[WHAT NEEDS TO BE DONE] In the material below, find the line with "left hip: (136, 94)" and the line with "right front paw: (295, 456)". Output exactly those two lines and all lines between them, leaving out pictures.

··· RECORDS TO USE

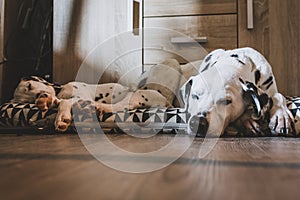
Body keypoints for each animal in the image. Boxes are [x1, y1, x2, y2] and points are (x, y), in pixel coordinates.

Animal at [11, 77, 170, 132]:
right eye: (27, 101)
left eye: (29, 85)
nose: (39, 96)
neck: (61, 91)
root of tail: (165, 101)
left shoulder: (80, 96)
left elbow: (64, 103)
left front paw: (61, 117)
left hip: (136, 94)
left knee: (119, 106)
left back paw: (97, 108)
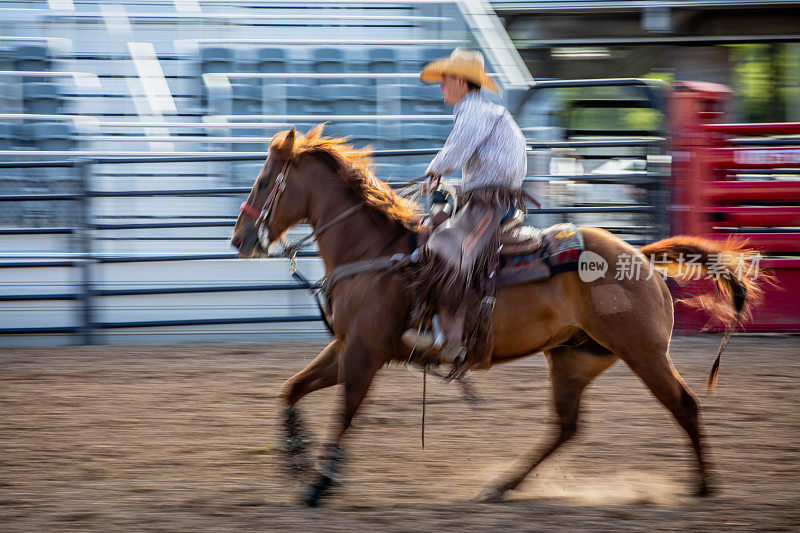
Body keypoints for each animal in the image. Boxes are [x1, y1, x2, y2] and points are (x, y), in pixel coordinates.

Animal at [230, 127, 764, 504]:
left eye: (264, 180)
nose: (240, 239)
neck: (374, 251)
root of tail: (642, 257)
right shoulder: (347, 347)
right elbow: (291, 388)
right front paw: (295, 456)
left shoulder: (365, 352)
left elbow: (343, 413)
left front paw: (320, 482)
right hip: (575, 358)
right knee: (565, 427)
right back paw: (501, 486)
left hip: (644, 353)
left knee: (684, 406)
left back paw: (704, 486)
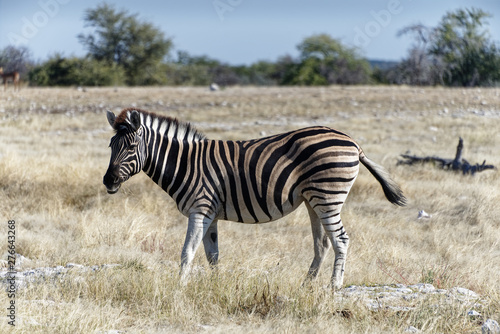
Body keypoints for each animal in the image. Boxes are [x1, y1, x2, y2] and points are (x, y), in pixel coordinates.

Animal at [103, 107, 404, 290]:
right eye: (110, 145)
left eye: (131, 146)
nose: (108, 181)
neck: (185, 163)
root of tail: (353, 142)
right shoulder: (210, 213)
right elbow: (212, 255)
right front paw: (216, 287)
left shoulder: (199, 209)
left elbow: (187, 252)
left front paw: (179, 288)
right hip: (314, 199)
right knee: (323, 243)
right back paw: (306, 286)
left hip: (328, 196)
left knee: (341, 239)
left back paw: (333, 287)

······

[ANSWER TO THIS TASK]
left hip: (136, 94)
left knee: (119, 106)
left back paw: (97, 108)
Body keypoints for each animal in the image. Boxes are [x1, y1, x2, y2] and points are (x, y), in pixel coordinates.

Animal at [230, 127, 764, 504]:
left eye: (264, 180)
nose: (240, 239)
neck: (374, 251)
root of tail: (642, 257)
right shoulder: (347, 347)
right elbow: (291, 388)
right front paw: (295, 456)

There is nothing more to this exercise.